Q: Talk about the organization you started with your wife.
Ali: My wife and I have an organization called the Gemali project, which means “beauty” in Arabic. She’s a licensed therapist. A lot of times in religious communities, there’s this aversion to therapy. And I’ve spent the last ten years intentionally studying Islamic theology, law, and spirituality. So together we created this small organization—a community project in Minneapolis—that brings people together, helping people benefit from that tradition in ways that you might not be able to do in a mosque.
There’s people who really love Islam but haven’t converted. And there’s no expectation or pressure to convert. We just don’t even keep track of it like that. Or there’s Muslims who haven’t been practicing, and so they feel embarrassed.
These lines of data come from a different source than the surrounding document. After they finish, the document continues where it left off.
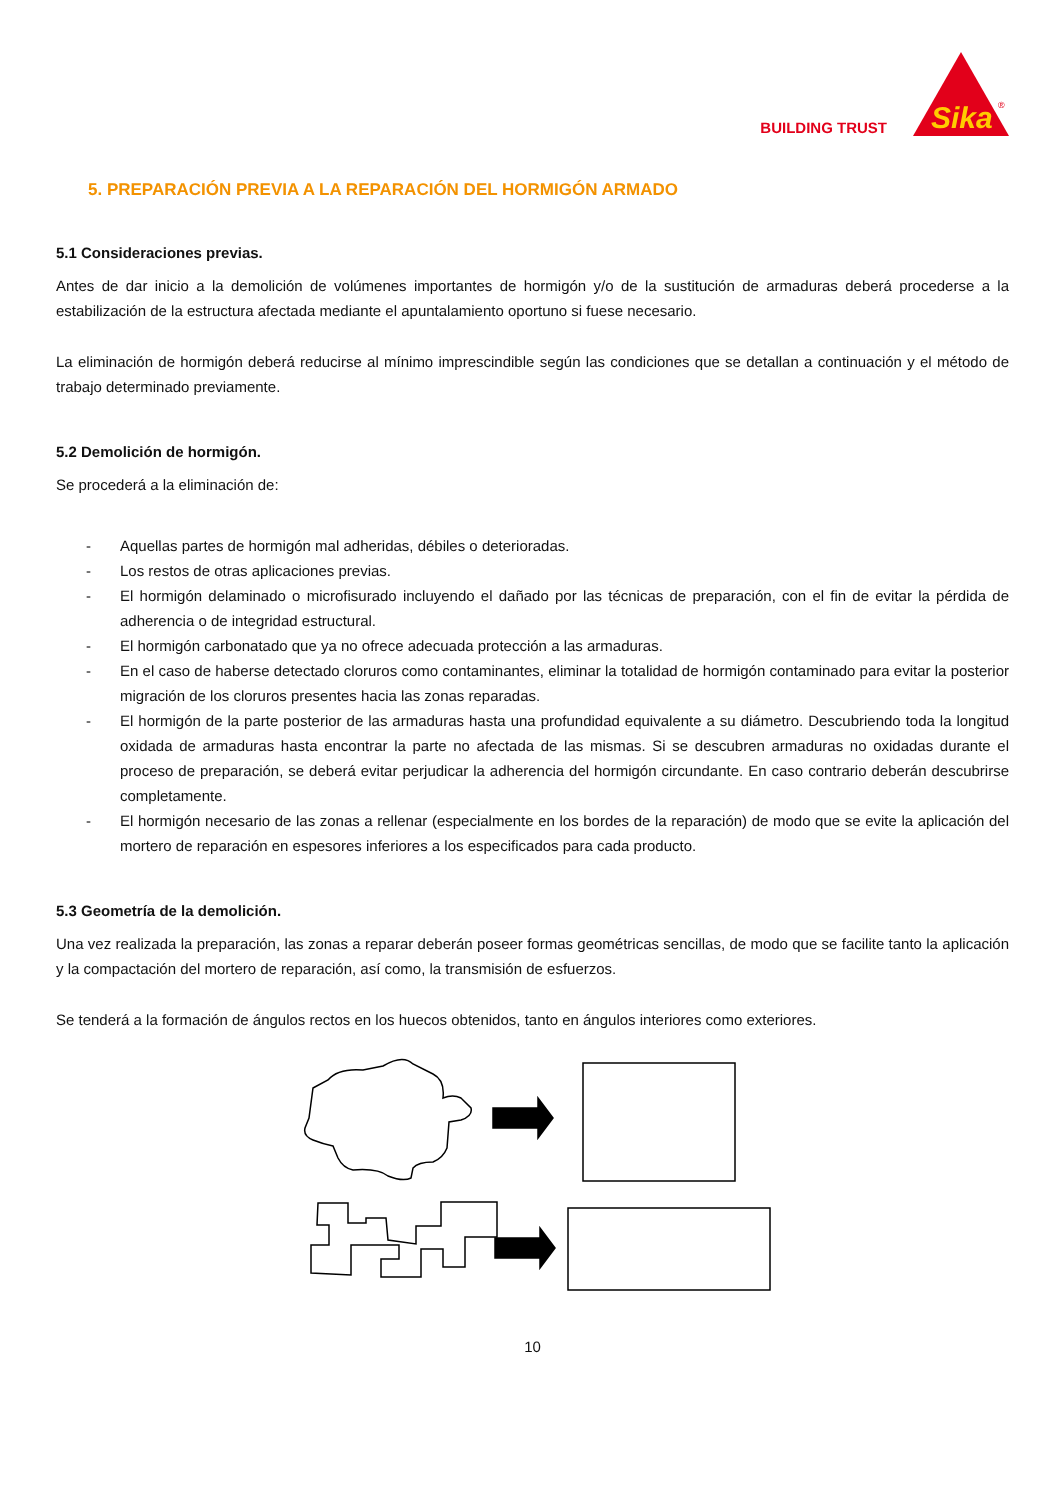BUILDING TRUST
Sika
®
5. PREPARACIÓN PREVIA A LA REPARACIÓN DEL HORMIGÓN ARMADO
5.1 Consideraciones previas.
Antes de dar inicio a la demolición de volúmenes importantes de hormigón y/o de la sustitución de armaduras deberá procederse a la estabilización de la estructura afectada mediante el apuntalamiento oportuno si fuese necesario.
La eliminación de hormigón deberá reducirse al mínimo imprescindible según las condiciones que se detallan a continuación y el método de trabajo determinado previamente.
5.2 Demolición de hormigón.
Se procederá a la eliminación de:
- Aquellas partes de hormigón mal adheridas, débiles o deterioradas.
- Los restos de otras aplicaciones previas.
- El hormigón delaminado o microfisurado incluyendo el dañado por las técnicas de preparación, con el fin de evitar la pérdida de adherencia o de integridad estructural.
- El hormigón carbonatado que ya no ofrece adecuada protección a las armaduras.
- En el caso de haberse detectado cloruros como contaminantes, eliminar la totalidad de hormigón contaminado para evitar la posterior migración de los cloruros presentes hacia las zonas reparadas.
- El hormigón de la parte posterior de las armaduras hasta una profundidad equivalente a su diámetro. Descubriendo toda la longitud oxidada de armaduras hasta encontrar la parte no afectada de las mismas. Si se descubren armaduras no oxidadas durante el proceso de preparación, se deberá evitar perjudicar la adherencia del hormigón circundante. En caso contrario deberán descubrirse completamente.
- El hormigón necesario de las zonas a rellenar (especialmente en los bordes de la reparación) de modo que se evite la aplicación del mortero de reparación en espesores inferiores a los especificados para cada producto.
5.3 Geometría de la demolición.
Una vez realizada la preparación, las zonas a reparar deberán poseer formas geométricas sencillas, de modo que se facilite tanto la aplicación y la compactación del mortero de reparación, así como, la transmisión de esfuerzos.
Se tenderá a la formación de ángulos rectos en los huecos obtenidos, tanto en ángulos interiores como exteriores.
10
Or there’s GLBT Muslims.
Q: Do you consider the Gemali Project to be bridge work between your two worlds—the organizing world and the religious world?
Ali: No, it feels the same as underground rap. I’ve had this experience in hip-hop. I seem to be good at it. I know it’s beautiful. So I practice it for the reasons that I love it. And the people that want to participate in that, do. It’s off the beaten path.
The same with the Islamic tradition. I really learned a lot from my music career on how to do things in a way that’s genuine to you. You don’t have to be at a mosque. And the people that feel a similar way will benefit.
Elijah Mohammad’s son, Wallace Mohammad [who broke from his father’s Nation of Islam conventions after taking over the organization when his father died in 1975], studied traditional orthodox Islam and actually encouraged Malcolm X, ‘If you’re going to leave the Nation of Islam, you have to go to orthodox Islam.’ There’s really not another way to do it. So Malcolm did.
Q: Is that when Malcolm went overseas?
Ali: Yeah. That’s when he went on the Hajj and things like that. Wallace was my teacher when I became Muslim when I was fifteen until he died in 2008. Half a million people converted to orthodox Islam under him. He was the first Muslim to do prayer in the U.S. Congress. He was the most important Islamic leader of our time, and people don’t even know who he is. I think he was on Larry King once. He did his work for forty years.
Q: You got to have some studies with him before he died.
Ali: He’s the one that told me, “You’re a musician, and you’re also a preacher—you’re both.”
Q: That’s the theme that I’ve been getting in our conversation about you: music, community organizing, religion.
Ali: Yeah, they’re not different to me. I see them as being a similar thing.